I love what I do. I work hard at it and I am thankful to be able to make a (tight) living with my fiber company, and I am very aware that this is because of my wonderful customers. But sometimes I wonder if my customers realize that their every purchase literally allows me to pay for a place to live every month, and for groceries every week.
Even though this customer did not leave her name behind, I remember her well. I remember her face, her name, what she bought, and the discussion we had about the pattern she was interested in knitting. I truly value customer interaction and remember every single one of your faces, even if I'm not great with all your names. We had a very pleasant exchange. There was no "buy x skeins and get a free pattern" deal posted. She never made any requests of the sort to me at the time. But she returned to the venue two months later to express her dissatisfaction that I had simply not made the offer.
There are some important questions that I feel consumers of handmade need to ask themselves before asking for discounts or free items:
"How would I feel if someone asked me to work for free?"

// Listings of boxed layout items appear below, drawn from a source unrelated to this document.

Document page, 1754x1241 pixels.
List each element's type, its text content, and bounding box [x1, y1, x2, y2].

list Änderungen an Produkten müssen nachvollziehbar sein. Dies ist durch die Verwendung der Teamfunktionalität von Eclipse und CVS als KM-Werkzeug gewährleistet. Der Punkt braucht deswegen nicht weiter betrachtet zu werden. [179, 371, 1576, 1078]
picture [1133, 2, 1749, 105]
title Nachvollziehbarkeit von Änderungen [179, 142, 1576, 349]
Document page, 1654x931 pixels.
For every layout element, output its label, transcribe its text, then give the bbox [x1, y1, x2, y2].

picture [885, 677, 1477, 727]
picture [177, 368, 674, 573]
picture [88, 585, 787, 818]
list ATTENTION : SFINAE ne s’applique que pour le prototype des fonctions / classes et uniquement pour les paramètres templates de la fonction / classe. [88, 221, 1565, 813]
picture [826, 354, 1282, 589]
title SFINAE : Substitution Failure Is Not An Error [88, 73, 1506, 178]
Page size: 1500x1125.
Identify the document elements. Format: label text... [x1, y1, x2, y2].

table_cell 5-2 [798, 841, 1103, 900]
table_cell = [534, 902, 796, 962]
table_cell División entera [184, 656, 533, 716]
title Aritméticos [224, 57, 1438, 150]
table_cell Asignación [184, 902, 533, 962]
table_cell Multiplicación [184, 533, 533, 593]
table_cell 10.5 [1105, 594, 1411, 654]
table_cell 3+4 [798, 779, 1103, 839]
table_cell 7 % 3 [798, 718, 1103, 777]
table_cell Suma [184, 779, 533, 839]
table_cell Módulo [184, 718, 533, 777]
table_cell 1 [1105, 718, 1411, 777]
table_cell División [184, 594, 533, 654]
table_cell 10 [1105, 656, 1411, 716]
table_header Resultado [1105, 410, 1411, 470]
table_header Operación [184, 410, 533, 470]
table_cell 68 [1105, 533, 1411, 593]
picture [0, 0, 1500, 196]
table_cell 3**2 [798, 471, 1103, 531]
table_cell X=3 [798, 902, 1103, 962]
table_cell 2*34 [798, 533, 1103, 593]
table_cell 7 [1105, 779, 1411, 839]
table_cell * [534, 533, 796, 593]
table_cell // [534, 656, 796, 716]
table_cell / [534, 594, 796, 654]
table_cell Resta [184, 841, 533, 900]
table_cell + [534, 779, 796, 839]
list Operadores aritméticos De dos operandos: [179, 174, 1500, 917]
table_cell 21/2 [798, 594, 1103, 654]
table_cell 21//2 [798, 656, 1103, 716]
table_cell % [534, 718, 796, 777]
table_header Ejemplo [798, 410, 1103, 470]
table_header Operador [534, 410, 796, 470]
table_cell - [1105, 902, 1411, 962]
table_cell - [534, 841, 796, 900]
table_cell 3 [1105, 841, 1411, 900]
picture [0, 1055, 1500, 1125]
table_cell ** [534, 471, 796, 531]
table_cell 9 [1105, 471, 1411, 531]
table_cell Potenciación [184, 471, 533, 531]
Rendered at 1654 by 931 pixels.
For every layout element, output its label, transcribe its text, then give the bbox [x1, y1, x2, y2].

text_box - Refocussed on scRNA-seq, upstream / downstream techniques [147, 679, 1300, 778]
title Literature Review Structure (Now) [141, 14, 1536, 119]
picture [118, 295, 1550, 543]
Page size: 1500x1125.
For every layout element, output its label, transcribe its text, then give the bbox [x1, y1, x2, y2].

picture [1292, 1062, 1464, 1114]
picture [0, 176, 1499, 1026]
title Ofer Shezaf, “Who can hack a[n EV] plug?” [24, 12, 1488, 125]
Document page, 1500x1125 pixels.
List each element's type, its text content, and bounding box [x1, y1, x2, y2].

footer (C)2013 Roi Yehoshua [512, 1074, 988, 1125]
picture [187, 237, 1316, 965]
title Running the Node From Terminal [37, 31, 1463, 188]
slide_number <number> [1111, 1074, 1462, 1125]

It takes me days, even weeks, to come up with a pattern idea, make a sample piece (sometimes several sample pieces), write and re-write the pattern, format it, photograph the sample, have the pattern thoroughly test-knitted and tech-edited. So, how would you feel if someone felt entitled to getting the product of many days/weeks of your hard work for free?
"How would I feel if my boss asked to pay me less this month?"
"How would I feel if my boss said he wanted me to work 8 hours, but would only pay me for 6?"
Every free item, every discount, very literally takes money away from my pocket. With the yarn I dye, I pay for the raw wool, for the dye, for the water and electricity I use to dye it, for the labels I attach to it. Every pattern costs me supplies to make the sample and tech editing fees. Also, there is the less visible cost of my time and labor.
"Would you go into a supermarket, restaurant or clothing store expecting gifts?"
If often feels like these expectations only happen when doing business with small companies. I ask myself if this person goes to a restaurant and is upset when she isn't offered free dessert. Does she go into a store like J. Crew and feel slighted when they don't offer her a free shirt with the pants she just bought?
There are companies that purposefully hike their prices. They do this so they can run frequent promotions and give the illusion of offering a bargain, while keeping their profit margins intact. There are companies that raise prices to cover the costs of giving out freebies, so they are in fact not free at all. I prefer to price fairly from the get go. When I do offer a discount, I am making a conscious decision to earn less money that day/week.
Making a living as an artisan is not an easy task, and is made entirely possible due to customers. I am so thankful for each and every one of you. But at the end of the day, I need to make sure my business is financially viable. And I hope this is something you can understand. I welcome your thoughts on this, as small business owners and/or as consumers.